Alterations in the expression of IFN lambda, IFN gamma and toll-like receptors in severe COVID-19 patients

Contradictory results have been reported regarding interferon (IFN) lambda (lambda 1-3) and IFN gamma (gamma) production in COVID-19 patients. To gain insight into the roles played by these IFNs in SARS-CoV-2 infection, IFN lambda 1-3 and IFN gamma mRNA expression was evaluated in peripheral blood mononuclear cells (PBMCs) (n = 32) and in cells of paired bronchoalveolar lavages (BALs) (n = 12). Lower IFN lambda 1-3 values (p < 0.001 for IFN lambda 1 and 3 and p = 0.013 for IFN lambda 2) in the PBMCs of severely ill patients were found compared to healthy donors (n = 15). Reduced levels of IFN gamma were also detected in patients' PBMCs (p < 0.01) and BALs (p = 0.041) compared to healthy donors. The presence of secondary bacterial infections was associated with decreased IFN lambda amounts in PBMCs (p = 0.001, p = 0.015 and p = 0.003, respectively) but increased concentrations of IFN lambda 3 (p = 0.022) in BALs.
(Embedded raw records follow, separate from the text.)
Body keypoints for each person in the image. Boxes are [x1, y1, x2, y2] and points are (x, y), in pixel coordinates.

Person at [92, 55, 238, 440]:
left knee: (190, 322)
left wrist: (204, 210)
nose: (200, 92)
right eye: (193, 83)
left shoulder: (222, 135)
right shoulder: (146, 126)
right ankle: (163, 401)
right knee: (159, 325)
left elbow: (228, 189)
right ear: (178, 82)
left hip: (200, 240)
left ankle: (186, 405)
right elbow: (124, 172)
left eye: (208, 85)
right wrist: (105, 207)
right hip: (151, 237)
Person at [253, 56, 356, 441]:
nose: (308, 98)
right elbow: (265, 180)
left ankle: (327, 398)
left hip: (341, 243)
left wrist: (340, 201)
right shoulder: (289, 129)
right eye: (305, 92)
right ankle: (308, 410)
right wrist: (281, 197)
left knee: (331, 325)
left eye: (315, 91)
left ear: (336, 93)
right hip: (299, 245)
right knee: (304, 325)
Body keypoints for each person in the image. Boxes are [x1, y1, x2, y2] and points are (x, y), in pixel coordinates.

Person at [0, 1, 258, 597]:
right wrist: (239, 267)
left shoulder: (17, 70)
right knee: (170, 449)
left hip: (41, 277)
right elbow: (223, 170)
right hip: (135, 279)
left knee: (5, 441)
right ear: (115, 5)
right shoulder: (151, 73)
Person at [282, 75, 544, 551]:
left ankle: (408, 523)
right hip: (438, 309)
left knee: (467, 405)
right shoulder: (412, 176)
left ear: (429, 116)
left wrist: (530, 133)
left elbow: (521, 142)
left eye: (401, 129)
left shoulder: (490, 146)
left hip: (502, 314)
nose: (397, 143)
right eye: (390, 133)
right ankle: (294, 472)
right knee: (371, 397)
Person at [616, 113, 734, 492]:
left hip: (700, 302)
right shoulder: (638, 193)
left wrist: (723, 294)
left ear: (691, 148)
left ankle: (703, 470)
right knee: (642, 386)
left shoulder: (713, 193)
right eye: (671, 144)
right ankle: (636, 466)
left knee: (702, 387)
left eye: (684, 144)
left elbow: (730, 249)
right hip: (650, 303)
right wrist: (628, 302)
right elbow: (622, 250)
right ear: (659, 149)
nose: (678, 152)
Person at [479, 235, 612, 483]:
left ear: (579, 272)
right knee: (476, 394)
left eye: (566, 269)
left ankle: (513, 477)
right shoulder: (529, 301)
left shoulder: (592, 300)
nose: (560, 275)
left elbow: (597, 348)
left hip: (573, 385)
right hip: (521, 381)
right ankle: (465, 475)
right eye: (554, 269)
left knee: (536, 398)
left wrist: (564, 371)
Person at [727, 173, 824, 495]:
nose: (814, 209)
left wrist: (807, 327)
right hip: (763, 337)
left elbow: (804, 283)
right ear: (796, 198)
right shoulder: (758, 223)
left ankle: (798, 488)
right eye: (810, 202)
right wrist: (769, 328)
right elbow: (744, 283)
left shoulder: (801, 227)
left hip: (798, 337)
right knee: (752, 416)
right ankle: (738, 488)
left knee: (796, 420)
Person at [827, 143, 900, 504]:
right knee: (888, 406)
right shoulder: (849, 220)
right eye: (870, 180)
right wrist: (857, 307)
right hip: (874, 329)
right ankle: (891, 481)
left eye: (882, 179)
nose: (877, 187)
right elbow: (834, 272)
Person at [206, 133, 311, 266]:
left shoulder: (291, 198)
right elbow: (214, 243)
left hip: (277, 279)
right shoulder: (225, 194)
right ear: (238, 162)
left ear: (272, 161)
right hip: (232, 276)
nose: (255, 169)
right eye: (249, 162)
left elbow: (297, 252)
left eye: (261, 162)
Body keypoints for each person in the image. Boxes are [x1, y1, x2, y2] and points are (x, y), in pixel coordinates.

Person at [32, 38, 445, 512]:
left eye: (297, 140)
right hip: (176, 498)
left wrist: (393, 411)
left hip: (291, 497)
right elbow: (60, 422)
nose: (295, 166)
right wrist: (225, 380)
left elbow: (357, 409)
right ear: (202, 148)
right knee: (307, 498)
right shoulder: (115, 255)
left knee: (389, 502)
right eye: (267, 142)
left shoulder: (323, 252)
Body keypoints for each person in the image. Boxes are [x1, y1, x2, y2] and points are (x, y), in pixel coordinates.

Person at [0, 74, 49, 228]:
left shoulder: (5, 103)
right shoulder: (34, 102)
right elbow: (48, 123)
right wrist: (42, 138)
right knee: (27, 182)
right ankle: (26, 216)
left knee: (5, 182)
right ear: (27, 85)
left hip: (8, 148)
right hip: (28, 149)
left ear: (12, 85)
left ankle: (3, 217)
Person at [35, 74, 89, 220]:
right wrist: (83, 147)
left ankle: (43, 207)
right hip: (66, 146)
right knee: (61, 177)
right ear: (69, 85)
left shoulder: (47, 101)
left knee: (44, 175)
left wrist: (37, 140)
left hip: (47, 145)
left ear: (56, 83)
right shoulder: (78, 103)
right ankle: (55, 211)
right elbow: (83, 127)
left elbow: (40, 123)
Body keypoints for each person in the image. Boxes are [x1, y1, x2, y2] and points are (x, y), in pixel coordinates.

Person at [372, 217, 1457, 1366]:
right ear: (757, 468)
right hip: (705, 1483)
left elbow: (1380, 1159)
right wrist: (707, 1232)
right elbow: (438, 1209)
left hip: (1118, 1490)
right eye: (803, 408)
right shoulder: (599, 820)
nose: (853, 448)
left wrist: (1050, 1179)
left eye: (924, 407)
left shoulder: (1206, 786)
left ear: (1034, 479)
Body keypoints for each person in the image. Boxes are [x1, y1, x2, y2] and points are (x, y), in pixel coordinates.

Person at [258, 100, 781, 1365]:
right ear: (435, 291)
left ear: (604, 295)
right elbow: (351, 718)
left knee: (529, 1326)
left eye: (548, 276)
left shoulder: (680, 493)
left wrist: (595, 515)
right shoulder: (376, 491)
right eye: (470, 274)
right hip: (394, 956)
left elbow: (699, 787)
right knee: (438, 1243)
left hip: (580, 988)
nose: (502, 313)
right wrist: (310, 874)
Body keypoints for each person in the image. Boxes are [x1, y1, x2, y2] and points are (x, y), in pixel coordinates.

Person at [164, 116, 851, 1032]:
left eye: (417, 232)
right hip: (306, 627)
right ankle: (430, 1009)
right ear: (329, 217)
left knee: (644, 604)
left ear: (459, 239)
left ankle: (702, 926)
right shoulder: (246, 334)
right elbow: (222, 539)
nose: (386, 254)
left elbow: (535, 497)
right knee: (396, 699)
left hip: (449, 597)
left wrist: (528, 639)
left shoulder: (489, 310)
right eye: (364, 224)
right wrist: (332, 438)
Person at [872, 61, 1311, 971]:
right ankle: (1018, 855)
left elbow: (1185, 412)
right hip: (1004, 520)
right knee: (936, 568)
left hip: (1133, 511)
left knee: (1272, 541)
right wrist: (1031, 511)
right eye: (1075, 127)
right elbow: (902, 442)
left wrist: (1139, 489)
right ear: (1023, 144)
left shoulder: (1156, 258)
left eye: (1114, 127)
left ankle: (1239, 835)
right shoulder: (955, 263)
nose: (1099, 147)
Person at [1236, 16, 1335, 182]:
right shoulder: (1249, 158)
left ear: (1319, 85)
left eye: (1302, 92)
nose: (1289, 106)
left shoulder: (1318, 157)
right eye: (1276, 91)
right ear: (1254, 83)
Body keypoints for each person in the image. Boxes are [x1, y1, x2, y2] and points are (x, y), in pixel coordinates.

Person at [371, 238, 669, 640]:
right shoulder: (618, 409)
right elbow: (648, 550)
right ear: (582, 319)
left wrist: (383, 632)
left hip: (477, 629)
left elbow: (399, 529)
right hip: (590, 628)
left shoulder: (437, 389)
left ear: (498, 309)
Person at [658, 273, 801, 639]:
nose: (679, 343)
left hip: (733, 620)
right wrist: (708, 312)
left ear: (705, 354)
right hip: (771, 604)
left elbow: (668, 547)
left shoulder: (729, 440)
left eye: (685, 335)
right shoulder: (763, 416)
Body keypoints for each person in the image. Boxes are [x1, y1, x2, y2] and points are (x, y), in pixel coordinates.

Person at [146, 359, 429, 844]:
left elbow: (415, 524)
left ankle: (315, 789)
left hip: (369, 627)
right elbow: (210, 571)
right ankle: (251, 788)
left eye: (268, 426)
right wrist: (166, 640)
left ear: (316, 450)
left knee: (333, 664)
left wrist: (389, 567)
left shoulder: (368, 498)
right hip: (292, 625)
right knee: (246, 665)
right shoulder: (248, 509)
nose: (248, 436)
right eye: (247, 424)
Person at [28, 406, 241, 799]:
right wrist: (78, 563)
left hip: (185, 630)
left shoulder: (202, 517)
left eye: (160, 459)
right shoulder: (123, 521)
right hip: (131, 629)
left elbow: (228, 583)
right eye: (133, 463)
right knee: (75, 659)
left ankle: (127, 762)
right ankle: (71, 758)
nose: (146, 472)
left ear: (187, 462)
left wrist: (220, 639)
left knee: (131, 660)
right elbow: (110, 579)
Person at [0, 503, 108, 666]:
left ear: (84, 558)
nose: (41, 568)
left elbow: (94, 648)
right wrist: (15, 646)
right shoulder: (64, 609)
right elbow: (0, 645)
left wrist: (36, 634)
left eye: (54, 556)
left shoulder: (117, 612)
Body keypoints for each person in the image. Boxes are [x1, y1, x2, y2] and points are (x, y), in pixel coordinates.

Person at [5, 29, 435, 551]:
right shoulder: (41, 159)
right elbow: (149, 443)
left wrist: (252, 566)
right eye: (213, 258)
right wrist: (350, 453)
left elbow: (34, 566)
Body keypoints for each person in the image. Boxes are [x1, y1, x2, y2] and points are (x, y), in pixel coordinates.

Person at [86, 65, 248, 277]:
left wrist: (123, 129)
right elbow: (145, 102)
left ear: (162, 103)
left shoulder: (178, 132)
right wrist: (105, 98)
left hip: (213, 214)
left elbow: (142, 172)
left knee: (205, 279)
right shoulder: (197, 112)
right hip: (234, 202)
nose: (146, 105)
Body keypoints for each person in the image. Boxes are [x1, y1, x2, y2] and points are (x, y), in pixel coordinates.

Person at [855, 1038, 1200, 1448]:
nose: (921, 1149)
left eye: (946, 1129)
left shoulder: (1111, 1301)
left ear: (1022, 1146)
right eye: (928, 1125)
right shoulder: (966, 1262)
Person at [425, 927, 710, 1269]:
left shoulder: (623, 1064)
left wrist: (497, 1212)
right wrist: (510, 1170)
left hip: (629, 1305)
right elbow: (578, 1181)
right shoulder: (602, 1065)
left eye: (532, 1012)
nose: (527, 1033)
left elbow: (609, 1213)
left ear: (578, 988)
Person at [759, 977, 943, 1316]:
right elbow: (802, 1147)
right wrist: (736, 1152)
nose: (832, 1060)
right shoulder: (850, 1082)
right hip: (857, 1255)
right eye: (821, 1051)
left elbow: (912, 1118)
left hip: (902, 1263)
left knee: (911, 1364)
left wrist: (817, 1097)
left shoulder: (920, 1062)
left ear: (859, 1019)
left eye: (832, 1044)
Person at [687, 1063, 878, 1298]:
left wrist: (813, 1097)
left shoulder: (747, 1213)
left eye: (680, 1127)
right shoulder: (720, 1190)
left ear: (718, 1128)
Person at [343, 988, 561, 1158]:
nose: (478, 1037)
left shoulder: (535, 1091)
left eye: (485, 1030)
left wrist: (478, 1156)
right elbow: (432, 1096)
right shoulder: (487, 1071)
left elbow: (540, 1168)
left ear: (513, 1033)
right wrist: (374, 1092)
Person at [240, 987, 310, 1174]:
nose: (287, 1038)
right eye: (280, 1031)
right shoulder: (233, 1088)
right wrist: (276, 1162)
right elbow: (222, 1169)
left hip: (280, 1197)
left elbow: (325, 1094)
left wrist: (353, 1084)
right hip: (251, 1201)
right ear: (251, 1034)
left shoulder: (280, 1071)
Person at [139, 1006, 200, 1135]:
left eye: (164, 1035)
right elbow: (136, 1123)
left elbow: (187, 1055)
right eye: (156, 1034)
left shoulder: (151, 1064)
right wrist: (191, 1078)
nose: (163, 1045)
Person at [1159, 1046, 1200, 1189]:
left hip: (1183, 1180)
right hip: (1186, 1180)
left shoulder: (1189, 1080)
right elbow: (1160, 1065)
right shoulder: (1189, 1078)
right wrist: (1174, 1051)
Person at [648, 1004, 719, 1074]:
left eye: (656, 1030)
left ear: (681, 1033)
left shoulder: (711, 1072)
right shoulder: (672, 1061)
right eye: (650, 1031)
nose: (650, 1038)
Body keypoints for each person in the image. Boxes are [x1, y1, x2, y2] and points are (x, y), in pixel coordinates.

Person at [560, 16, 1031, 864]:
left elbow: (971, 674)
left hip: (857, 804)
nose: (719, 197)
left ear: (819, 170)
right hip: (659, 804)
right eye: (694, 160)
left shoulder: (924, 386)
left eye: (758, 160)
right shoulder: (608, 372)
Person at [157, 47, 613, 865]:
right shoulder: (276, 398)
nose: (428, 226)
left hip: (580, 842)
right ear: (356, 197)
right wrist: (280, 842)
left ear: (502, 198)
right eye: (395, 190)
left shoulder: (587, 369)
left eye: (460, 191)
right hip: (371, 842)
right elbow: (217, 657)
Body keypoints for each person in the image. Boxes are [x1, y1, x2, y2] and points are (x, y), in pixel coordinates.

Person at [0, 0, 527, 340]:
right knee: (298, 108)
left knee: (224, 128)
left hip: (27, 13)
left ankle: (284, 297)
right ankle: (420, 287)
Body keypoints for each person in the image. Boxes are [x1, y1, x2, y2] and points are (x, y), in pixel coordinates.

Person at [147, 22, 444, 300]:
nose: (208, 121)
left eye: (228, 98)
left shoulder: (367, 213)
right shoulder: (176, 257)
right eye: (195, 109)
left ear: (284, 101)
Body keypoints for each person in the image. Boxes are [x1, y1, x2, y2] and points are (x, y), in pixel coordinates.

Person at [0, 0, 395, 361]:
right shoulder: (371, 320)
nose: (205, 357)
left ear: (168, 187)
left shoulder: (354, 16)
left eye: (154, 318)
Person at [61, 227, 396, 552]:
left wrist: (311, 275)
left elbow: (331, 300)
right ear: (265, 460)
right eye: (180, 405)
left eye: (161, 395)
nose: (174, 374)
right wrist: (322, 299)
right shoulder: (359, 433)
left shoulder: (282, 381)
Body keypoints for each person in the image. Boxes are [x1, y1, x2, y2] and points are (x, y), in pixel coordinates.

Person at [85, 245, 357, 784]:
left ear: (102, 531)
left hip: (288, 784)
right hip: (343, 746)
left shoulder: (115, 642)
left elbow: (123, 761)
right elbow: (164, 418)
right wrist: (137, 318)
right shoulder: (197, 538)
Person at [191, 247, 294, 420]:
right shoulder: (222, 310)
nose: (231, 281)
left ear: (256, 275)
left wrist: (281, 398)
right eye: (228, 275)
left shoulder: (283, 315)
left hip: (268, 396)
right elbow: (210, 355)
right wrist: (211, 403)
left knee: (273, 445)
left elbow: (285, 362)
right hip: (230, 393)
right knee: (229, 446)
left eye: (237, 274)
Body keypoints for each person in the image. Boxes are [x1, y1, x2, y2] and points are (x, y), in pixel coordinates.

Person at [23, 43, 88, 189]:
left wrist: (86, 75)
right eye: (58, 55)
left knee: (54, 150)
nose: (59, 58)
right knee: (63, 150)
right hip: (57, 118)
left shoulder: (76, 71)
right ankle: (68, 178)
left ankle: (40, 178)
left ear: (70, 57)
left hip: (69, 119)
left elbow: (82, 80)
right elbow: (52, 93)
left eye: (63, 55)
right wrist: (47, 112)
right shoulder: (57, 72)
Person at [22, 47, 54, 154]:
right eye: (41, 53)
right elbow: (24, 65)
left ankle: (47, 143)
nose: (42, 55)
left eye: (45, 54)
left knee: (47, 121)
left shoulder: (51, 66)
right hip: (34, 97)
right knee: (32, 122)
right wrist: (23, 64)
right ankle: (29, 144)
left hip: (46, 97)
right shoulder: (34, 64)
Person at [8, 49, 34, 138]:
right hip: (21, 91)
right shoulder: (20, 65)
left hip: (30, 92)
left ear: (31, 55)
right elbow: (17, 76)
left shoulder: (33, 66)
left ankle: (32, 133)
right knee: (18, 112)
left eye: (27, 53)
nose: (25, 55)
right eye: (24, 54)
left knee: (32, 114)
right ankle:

Patients with alterations in C-reactive protein, lactate dehydrogenase and D-dimer levels had decreased IFN lambda 1 and 3 (p = 0.003 and p < 0.001) and increased IFN gamma (p = 0.08) in PBMCs. Analyzing Toll-like receptors (TLRs) involved in IFN production, we found that TLR3 was highly expressed (p = 0.033) in patients with bacterial superinfections, while TLR7 and 8 (p = 0.029 and p = 0.049) were reduced in BALs of deceased patients. Overall, severe COVID-19 might be characterized by dysregulation in IFN gamma, IFN lambda and TLR3, 7 and 8 production.